Lavori & Tecnologie

Sugli immobili vincolati il perdono è più complicato

di Donato Antonucci

La possibilità di evitare la demolizione “fiscalizzando” gli abusi edilizi minori prevista dall’articolo 34 del Dpr 380/2001 e quella di ottenere l’accertamento di conformità ai sensi dell’articolo 36 per le opere eseguite senza titolo abilitativo o con variazioni essenziali, riguarda i soli profili urbanistico-edilizi e quindi non si applica a interventi relativi ad aree o immobili assoggettati a vincolo paesaggistico e realizzati in assenza o difformità dall’autorizzazione prevista dall’articolo 146 del Dlgs 42/2004. Quest’autorizzazione, infatti, «costituisce atto autonomo e presupposto rispetto al permesso di costruire o agli altri titoli legittimanti l’intervento urbanistico-edilizio», con la conseguenza che, «il trasgressore è sempre tenuto alla rimessione in pristino a proprie spese», ove sia mancata l’autorizzazione.

Questa non può essere rilasciata in sanatoria dopo la realizzazione, anche solo parziale, degli interventi, ad eccezione delle ipotesi contenute nell’articolo 167, la cui elencazione ha carattere tassativo (Tar Abruzzo-L’Aquila, sezione I, sentenza 369/2017).
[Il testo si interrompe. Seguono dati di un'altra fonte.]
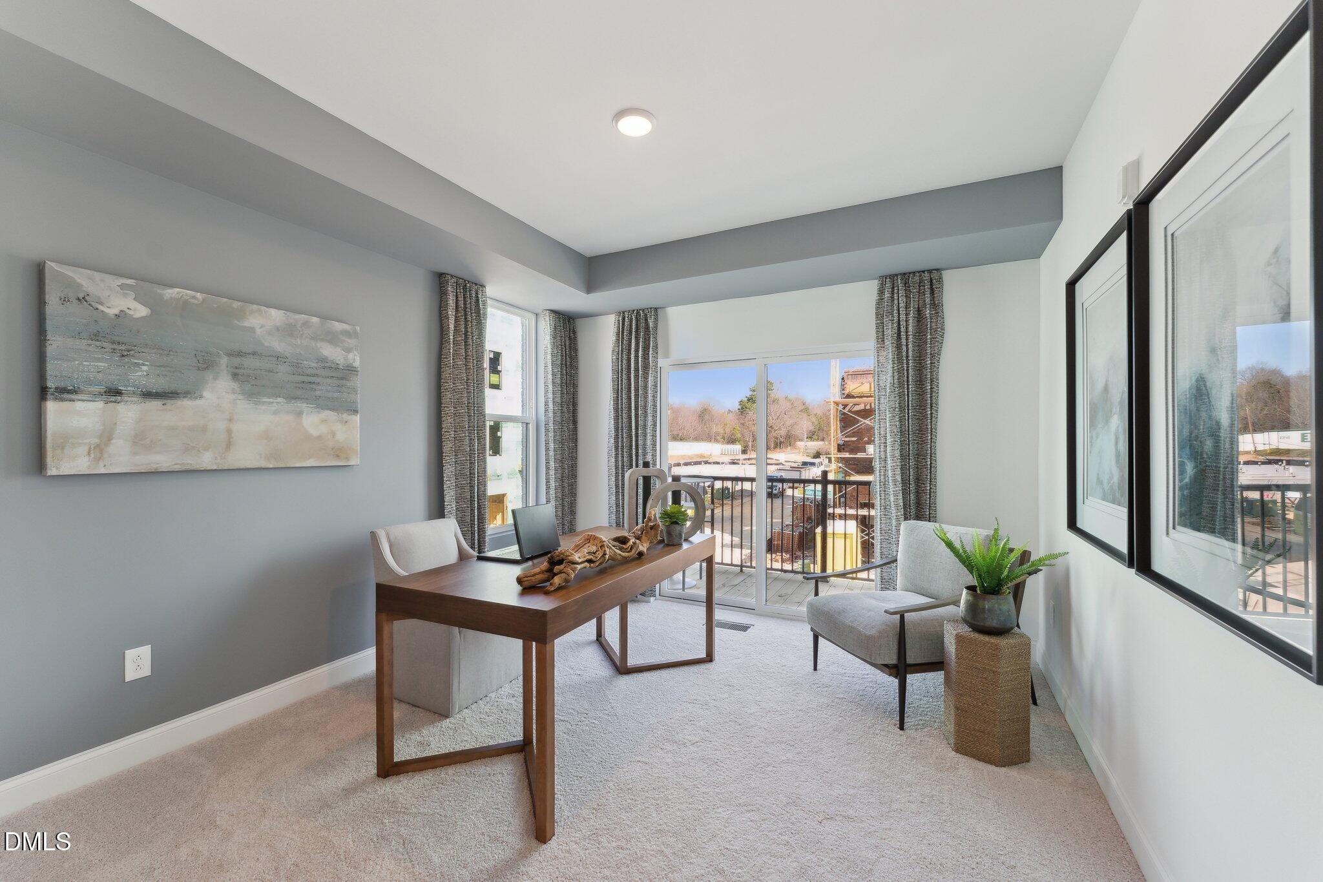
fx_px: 514
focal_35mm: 14
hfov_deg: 104.3
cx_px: 662
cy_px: 441
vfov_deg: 81.2
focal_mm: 14
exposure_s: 1/60
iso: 400
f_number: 7.1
Si tratta di:
impiego di materiali diversi da quelli previsti nell’autorizzazione;
lavori che non abbiano determinato la creazione di superfici utili o volumi, ovvero un aumento di quelli autorizzati;

lavori comunque riconducibili alla manutenzione, ordinaria o straordinaria. Questi non devono alterare lo stato dei luoghi e l’aspetto esteriore degli edifici, poiché «l’assenza di uno specifico vulnus paesaggistico assume rilievo al fine di ammettere la sanatoria paesaggistica» (Tar Campania-Salerno, sezione I, 1603/2016; Tar Basilicata sentenza 586/2016). Il Consiglio di Stato (sezione VI, sentenza 3317/2017) ha poi chiarito che il divieto di sanatoria paesaggistica riguarda i volumi di qualsiasi natura «anche quando, qualora siano rilasciati ex ante dei titoli abilitativi, si possano formulare valutazioni urbanistico-edilizie sui presupposti per la realizzazione di volumi tecnici o interrati».

L’accertamento della compatibilità paesaggistica è un atto discrezionale e si applica la sanzione demolitoria in caso di rigetto della domanda. Viceversa, ove questa venga accolta, il trasgressore sarà tenuto al pagamento di una sanzione pecuniaria la cui entità è determinata con una perizia di stima, volta a determinare il maggiore importo tra il danno arrecato e il profitto conseguito mediante la trasgressione. La sanzione è soggetta a prescrizione quinquennale.

La “sanatoria paesaggistica” costituisce quindi il presupposto per il rilascio dell’accertamento di conformità previsto dall’articolo 36 del Tu edilizia, e ottenere la conseguente estinzione dei reati previsti dalle norme urbanistiche ai sensi dell’articolo 45. Ma va segnalato l’orientamento della Cassazione penale (sezione III, sentenza 13730/2016), recentemente ribadito nella sentenza n. 24111/2017, secondo cui la concessione in sanatoria non estingue i reati paesaggistici previsti dal Dlgs 42/2004. Ciò in quanto «compete sempre al giudice l’accertamento dei presupposti di fatto e di diritto legittimanti l’applicazione del cosiddetto condono ambientale», e il giudice può disapplicare il provvedimento della Soprintendenza.